I mean, you've got ten yaks to one sheep, but you've also got to contribute something so they'll rotate the prayer-wheel twenty times and the Lama will be nice to you. These pre-money societies are invariably more vicious and brutal. What people find more brutal and vicious about a money-based society, is that it's more naked. And I prefer social relations to be out in the open.
It's incomprehensible to me that people would find modern society worse than the previous society. What they're really finding is that it's more noticeably unacceptable.
You could go for a thousand years in medieval society and be a happy contented serf, whereas you can't last more than a couple of years in the modern workforce without becoming a discontented worker.
I think there's more than a sniff of the Enlightenment project in some of those values there!
But ... money be more naked and transparent and more obvious, but it also has its own mystique, and I think that money functions in our society, in the sort of economy we have today, in a way that no longer has very much to do with producing the basic necessities of life and fulfilling basic human needs. Most of the accumulation of wealth and capital that we witness in our present-day society is all to do with the higher needs. We can all think of any number of commodities which we see constantly advertised and presented to us on Television as fulfilling our desire to be lovable, to be loved, to be attractive, to be playful, to be desirable. We are gradually finding more and more that the value accorded to corporations and to what they produce and how they represent themselves is all to do with appearances.
That's what makes it a Hall of Mirrors and that's what makes it more malleable and that's what gives us real alternatives to the only two alternatives that I hear keep coming up in comment after comment, that alternative is “Let’s drop out and set up our own small alternatives society”, which is as I said before is an option, but an option only for a few.
And the other option I hear presented again and again: “Let’s fight!”. But the reality is, liberal democracies will not allow a successful fight, and, history shows that if we did all collectively grab the means of production, history shows that you would just create a fresh tyranny. Because that's what revolutions in the past have always ended up being.
So I don't hold out too much hope for either of those two solutions for our dilemma.

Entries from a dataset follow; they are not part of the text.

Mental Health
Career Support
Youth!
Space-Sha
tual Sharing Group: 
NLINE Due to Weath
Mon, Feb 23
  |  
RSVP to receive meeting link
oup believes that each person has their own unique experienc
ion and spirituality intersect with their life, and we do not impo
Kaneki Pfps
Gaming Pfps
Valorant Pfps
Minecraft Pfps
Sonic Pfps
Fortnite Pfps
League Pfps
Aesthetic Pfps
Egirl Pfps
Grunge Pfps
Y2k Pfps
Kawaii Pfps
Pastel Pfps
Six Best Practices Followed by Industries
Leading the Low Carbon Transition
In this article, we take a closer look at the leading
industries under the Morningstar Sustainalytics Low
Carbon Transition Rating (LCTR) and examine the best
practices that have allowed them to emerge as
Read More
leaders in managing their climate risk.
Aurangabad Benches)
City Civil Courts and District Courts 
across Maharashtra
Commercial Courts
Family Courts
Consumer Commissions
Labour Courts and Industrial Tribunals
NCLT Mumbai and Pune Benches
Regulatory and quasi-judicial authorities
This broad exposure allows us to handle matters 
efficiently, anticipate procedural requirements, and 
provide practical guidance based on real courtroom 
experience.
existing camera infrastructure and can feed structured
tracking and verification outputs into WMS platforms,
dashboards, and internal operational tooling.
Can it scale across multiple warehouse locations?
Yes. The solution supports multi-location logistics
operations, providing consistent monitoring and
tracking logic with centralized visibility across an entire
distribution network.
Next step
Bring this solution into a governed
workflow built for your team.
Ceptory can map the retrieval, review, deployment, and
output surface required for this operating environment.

The third alternative, the middle way, is to awaken and to acknowledge personal responsibility for the ways in which that whole global system feeds on our own individual desires because the currency of modern society is not stuff, it's not physical things, it's not bread and butter, it's desire. And that is within our personal scope to recognise and acknowledge and understand the dynamics of, and therefore to decide whether we're part of it or whether we actually want to take a different direction.
We can awaken to the dynamic of capitalism, because the creative destruction which is the essence of capitalism, feeds in directly to our desire for the new.
This is more in the way of a quick comment. I do think though that we have to be really careful about getting away from the real issue of sustainability by just talking about the “idiocy of rural life”. The point is that there's no natural romantic paradise to return to now anyway.
[A questioner asked whether the meeting had made facilities for the disabled and another questioner asked if when we had a world without money, would it still be a patriarchal system?]
I'm sure we can find some people with wheel chairs in this society who would come to a meeting about money and would sit there passively and would need a lot of people to come up to them and ask “Do you need help?”. The fact is that people on wheelchairs today are putting their wheelchairs in front of trams to make sure that they can't move. I saw them there, the same day as S11, they know what to do, and women today know what to do.
And I am just so sick of this wimpy shit.